Later this year, researchers will measure oxygen levels in both bodies of water. The confirmed size of the 2014 Gulf hypoxic zone will be released in late July or early August, following a mid-July monitoring survey led by the Louisiana Universities Marine Consortium. The final measurement in the Chesapeake will come in October following surveys by the Chesapeake Bay Program's partners from the Maryland Department of Natural Resources and the Virginia Department of Environmental Quality.
USGS nutrient-loading estimates for the Mississippi River and Chesapeake Bay are used in the hypoxia forecasts. The Chesapeake data are funded by a cooperative agreement between USGS and the Maryland Department of Natural Resources. USGS also operates more than 65 real-time nitrate sensors in these two watersheds to track how nutrient conditions are changing over time.
For the Gulf of Mexico, USGS estimates that 101,000 metric tons of nitrate flowed down the Mississippi River into the northern gulf in May 2014, down from the 182,000 metric tons last May, when river flows were above average.
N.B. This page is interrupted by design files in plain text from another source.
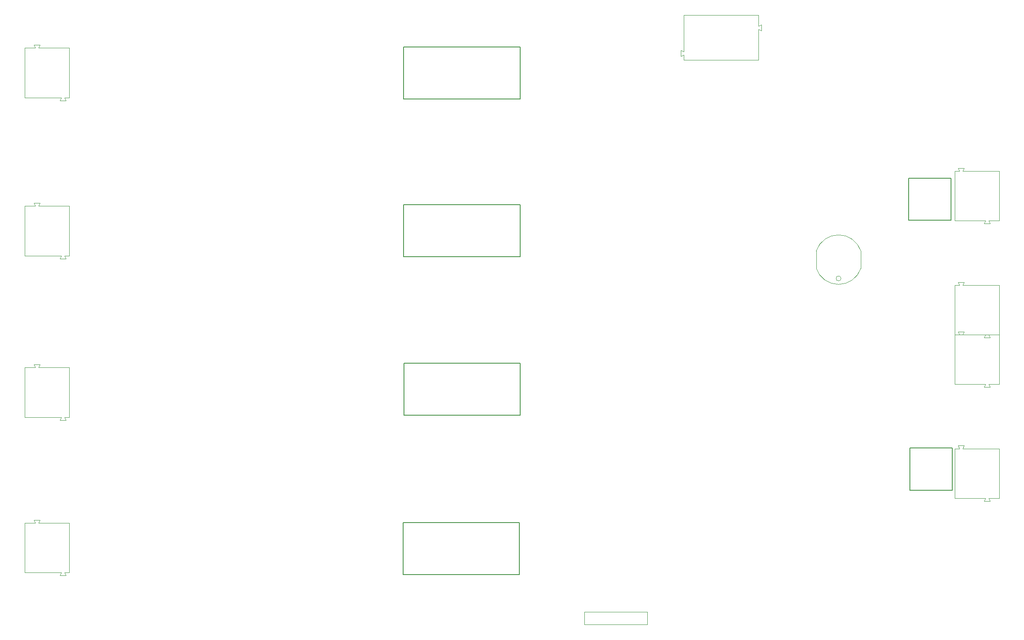
<source format=gbr>
%TF.GenerationSoftware,Altium Limited,Altium Designer,21.6.4 (81)*%
G04 Layer_Color=32768*
%FSLAX43Y43*%
%MOMM*%
%TF.SameCoordinates,95A2699C-722C-4572-8EE5-7BEA9F810E30*%
%TF.FilePolarity,Positive*%
%TF.FileFunction,Other,Top_3D_Body*%
%TF.Part,Single*%
G01*
G75*
%TA.AperFunction,NonConductor*%
%ADD94C,0.200*%
%ADD137C,0.100*%
D94*
X-122571Y111473D02*
X-99071D01*
X-122571D02*
Y121973D01*
X-99071D01*
Y111473D02*
Y121973D01*
X-122571Y79673D02*
X-99071D01*
X-122571D02*
Y90173D01*
X-99071D01*
Y79673D02*
Y90173D01*
X-122698Y15538D02*
X-99198D01*
X-122698D02*
Y26038D01*
X-99198D01*
Y15538D02*
Y26038D01*
X-11879Y32534D02*
Y41034D01*
X-20379Y32534D02*
X-11879D01*
X-20379D02*
Y41034D01*
X-11879D01*
X-20633Y87023D02*
Y95523D01*
X-12133D01*
Y87023D02*
Y95523D01*
X-20633Y87023D02*
X-12133D01*
X-122544Y47669D02*
X-99044D01*
X-122544D02*
Y58169D01*
X-99044D01*
Y47669D02*
Y58169D01*
D137*
X-34298Y75281D02*
G03*
X-34298Y75281I-500J0D01*
G01*
X-39298Y77331D02*
G03*
X-30298Y77331I4500J1490D01*
G01*
Y80831D02*
G03*
X-39298Y80831I-4500J-1490D01*
G01*
Y77331D02*
Y80831D01*
X-30298Y77331D02*
Y80831D01*
X-86106Y7961D02*
X-73406D01*
X-86106Y5421D02*
X-73406D01*
X-86106D02*
Y7961D01*
X-73406Y5421D02*
Y7961D01*
X-9700Y73932D02*
X-9450Y74532D01*
X-10650D02*
X-9450D01*
X-10650D02*
X-10400Y73932D01*
X-5450Y63332D02*
X-5200Y63932D01*
X-4500D02*
X-4250Y63332D01*
X-5450D02*
X-4250D01*
X-11350Y63932D02*
X-5200D01*
X-4500D02*
X-2350D01*
Y73932D01*
X-11350Y63932D02*
Y73932D01*
X-10400D01*
X-9700D02*
X-2350D01*
X-9700Y63928D02*
X-9450Y64528D01*
X-10650D02*
X-9450D01*
X-10650D02*
X-10400Y63928D01*
X-5450Y53328D02*
X-5200Y53928D01*
X-4500D02*
X-4250Y53328D01*
X-5450D02*
X-4250D01*
X-11350Y53928D02*
X-5200D01*
X-4500D02*
X-2350D01*
Y63928D01*
X-11350Y53928D02*
Y63928D01*
X-10400D01*
X-9700D02*
X-2350D01*
X-9700Y40941D02*
X-2350D01*
X-11350D02*
X-10400D01*
X-11350Y30941D02*
Y40941D01*
X-2350Y30941D02*
Y40941D01*
X-4500Y30941D02*
X-2350D01*
X-11350D02*
X-5200D01*
X-5450Y30341D02*
X-4250D01*
X-4500Y30941D02*
X-4250Y30341D01*
X-5450D02*
X-5200Y30941D01*
X-10650Y41541D02*
X-10400Y40941D01*
X-10650Y41541D02*
X-9450D01*
X-9700Y40941D02*
X-9450Y41541D01*
X-9700Y96948D02*
X-2350D01*
X-11350D02*
X-10400D01*
X-11350Y86948D02*
Y96948D01*
X-2350Y86948D02*
Y96948D01*
X-4500Y86948D02*
X-2350D01*
X-11350D02*
X-5200D01*
X-5450Y86348D02*
X-4250D01*
X-4500Y86948D02*
X-4250Y86348D01*
X-5450D02*
X-5200Y86948D01*
X-10650Y97548D02*
X-10400Y96948D01*
X-10650Y97548D02*
X-9450D01*
X-9700Y96948D02*
X-9450Y97548D01*
X-51000Y125570D02*
X-50400Y125320D01*
X-51000Y126270D02*
X-50400Y126520D01*
Y125320D02*
Y126520D01*
X-51000Y119420D02*
Y125570D01*
Y126270D02*
Y128420D01*
X-66000D02*
X-51000D01*
X-66000Y119420D02*
X-51000D01*
X-66000Y121070D02*
Y128420D01*
Y119420D02*
Y120370D01*
X-66600Y120120D02*
X-66000Y120370D01*
X-66600Y120120D02*
Y121320D01*
X-66000Y121070D01*
X-199064Y111800D02*
X-191714D01*
X-191014D02*
X-190064D01*
Y121800D01*
X-199064Y111800D02*
Y121800D01*
X-196914D01*
X-196214D02*
X-190064D01*
X-197164Y122400D02*
X-195964D01*
X-197164D02*
X-196914Y121800D01*
X-196214D02*
X-195964Y122400D01*
X-191014Y111800D02*
X-190764Y111200D01*
X-191964D02*
X-190764D01*
X-191964D02*
X-191714Y111800D01*
X-199072Y79883D02*
X-191722D01*
X-191022D02*
X-190072D01*
Y89883D01*
X-199072Y79883D02*
Y89883D01*
X-196922D01*
X-196222D02*
X-190072D01*
X-197172Y90483D02*
X-195972D01*
X-197172D02*
X-196922Y89883D01*
X-196222D02*
X-195972Y90483D01*
X-191022Y79883D02*
X-190772Y79283D01*
X-191972D02*
X-190772D01*
X-191972D02*
X-191722Y79883D01*
X-199064Y47284D02*
X-191714D01*
X-191014D02*
X-190064D01*
Y57284D01*
X-199064Y47284D02*
Y57284D01*
X-196914D01*
X-196214D02*
X-190064D01*
X-197164Y57884D02*
X-195964D01*
X-197164D02*
X-196914Y57284D01*
X-196214D02*
X-195964Y57884D01*
X-191014Y47284D02*
X-190764Y46684D01*
X-191964D02*
X-190764D01*
X-191964D02*
X-191714Y47284D01*
X-199064Y15915D02*
X-191714D01*
X-191014D02*
X-190064D01*
Y25915D01*
X-199064Y15915D02*
Y25915D01*
X-196914D01*
X-196214D02*
X-190064D01*
X-197164Y26515D02*
X-195964D01*
X-197164D02*
X-196914Y25915D01*
X-196214D02*
X-195964Y26515D01*
X-191014Y15915D02*
X-190764Y15315D01*
X-191964D02*
X-190764D01*
X-191964D02*
X-191714Y15915D01*
%TF.MD5,055584b8bff588140f86ea5cb7607804*%
M02*

</source>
In the Chesapeake Bay, USGS estimates that 44,000 metric tons of nitrogen entered the bay from the Susquehanna and Potomac rivers between January and May 2014, greater than the 36,600 metric tons delivered to the bay during the same period in 2013.
"The USGS continues to conduct long-term nutrient monitoring and modeling," said William Werkheiser, USGS associate director for water. "This effort is key to tracking how nutrient conditions are changing in response to floods and droughts and nutrient management actions."